### Quoted passage:
+++

Common mistake: Declaring a port as input clk and later writing always @(posedge CLK) — the CLK is undeclared, so the block never triggers. Always use consistent casing. Most teams adopt an all-lowercase-with-underscores convention to avoid this entirely.

Keywords are lowercase only

Since all Verilog keywords are defined in lowercase, writing MODULE, WIRE, or ALWAYS will not be treated as keywords — they will be parsed as identifiers. This is technically valid but extremely confusing and should never be done.

module  my_block (...);  // ✅ correct keyword
MODULE  my_block (...);  // ❌ MODULE is an identifier, not a keyword — compile error

␣ White Space Characters

White space in Verilog refers to any character that produces blank space in a file but carries no semantic meaning of its own. The Verilog compiler uses white space to separate tokens — once the tokens are identified, all white space is discarded.

␣

Space

The regular space character (ASCII 32). Most common separator between tokens on a line.

→

Tab (\t)

Horizontal tab (ASCII 9). Used for indentation. Treated identically to a space as a token separator.

↵

Newline (\n)

Line feed (ASCII 10). Ends a line. Verilog statements can span multiple lines — the newline is just white space.

↡

Form Feed (\f)

Rarely used. Originally caused a page break on printers. Treated as white space by Verilog.

␍

Carriage Return (\r)

Part of Windows line endings (CRLF). Treated as white space. Can cause issues on Linux tools if not handled.

Fig 8 — White space is flexible: all three are equivalent

// Compact — tokens separated by single spaces
assign y = a & b;

// Spread across lines — still the same statement
assign
  y
    =
      a & b;

// Extra spaces — still valid
assign   y   =   a   &   b   ;

White space inside tokens is not allowed. You cannot split a keyword, number, or identifier with a space. 4'b 1010 is a syntax error — the space inside the number literal breaks the token. mo dule is two tokens, not the keyword module.

White Space and Readability

While white space is semantically meaningless to the compiler, it is critically important to human readers. Well-spaced, consistently indented code is easier to read, review, and debug. Most teams enforce a style guide (e.g., 2-space or 4-space indentation, spaces around operators).

+++

Please pull the exact wording from the Verilog passage, starting with "Line feed (ASCII" and going on through "space by Verilog.".

+++

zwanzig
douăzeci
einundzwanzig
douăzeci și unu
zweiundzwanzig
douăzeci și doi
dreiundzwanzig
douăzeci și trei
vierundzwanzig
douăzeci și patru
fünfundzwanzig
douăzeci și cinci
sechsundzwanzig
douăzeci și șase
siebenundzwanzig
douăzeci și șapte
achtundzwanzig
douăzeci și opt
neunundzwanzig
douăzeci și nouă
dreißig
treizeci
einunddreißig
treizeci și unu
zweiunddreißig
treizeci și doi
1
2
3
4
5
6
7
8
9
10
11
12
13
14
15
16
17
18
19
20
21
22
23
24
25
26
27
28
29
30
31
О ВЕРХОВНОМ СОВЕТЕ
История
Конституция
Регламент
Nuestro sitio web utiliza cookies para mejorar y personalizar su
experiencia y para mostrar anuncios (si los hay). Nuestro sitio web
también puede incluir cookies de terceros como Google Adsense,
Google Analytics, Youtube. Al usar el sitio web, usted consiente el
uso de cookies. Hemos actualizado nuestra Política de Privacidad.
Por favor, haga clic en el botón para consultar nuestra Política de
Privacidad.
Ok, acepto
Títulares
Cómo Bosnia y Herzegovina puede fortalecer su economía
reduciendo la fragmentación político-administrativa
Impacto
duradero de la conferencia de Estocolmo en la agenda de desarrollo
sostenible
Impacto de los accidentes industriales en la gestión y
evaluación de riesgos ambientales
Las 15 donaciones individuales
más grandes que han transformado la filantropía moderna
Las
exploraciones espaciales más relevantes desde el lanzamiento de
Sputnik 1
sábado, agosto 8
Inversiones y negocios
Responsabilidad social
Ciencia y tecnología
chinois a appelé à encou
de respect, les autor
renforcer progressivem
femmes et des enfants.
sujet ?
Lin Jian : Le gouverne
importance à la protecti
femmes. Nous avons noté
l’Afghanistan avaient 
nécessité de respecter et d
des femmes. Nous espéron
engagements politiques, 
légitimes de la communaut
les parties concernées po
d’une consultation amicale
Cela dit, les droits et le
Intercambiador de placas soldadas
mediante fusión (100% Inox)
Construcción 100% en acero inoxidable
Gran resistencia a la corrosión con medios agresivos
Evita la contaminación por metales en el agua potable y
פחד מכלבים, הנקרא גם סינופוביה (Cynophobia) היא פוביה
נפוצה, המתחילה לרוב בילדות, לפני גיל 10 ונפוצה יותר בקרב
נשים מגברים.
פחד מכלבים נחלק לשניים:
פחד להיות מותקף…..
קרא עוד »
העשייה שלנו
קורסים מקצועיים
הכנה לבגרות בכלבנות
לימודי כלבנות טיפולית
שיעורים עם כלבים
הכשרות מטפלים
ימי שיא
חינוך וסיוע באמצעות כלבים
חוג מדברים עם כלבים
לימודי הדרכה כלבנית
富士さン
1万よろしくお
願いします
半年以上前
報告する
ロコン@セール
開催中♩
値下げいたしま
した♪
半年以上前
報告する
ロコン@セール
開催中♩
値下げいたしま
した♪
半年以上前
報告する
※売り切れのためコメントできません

+++

### The completed task:
Line feed (ASCII 10). Ends a line. Verilog statements can span multiple lines — the newline is just white space.

↡

Form Feed (\f)

Rarely used. Originally caused a page break on printers. Treated as white space by Verilog.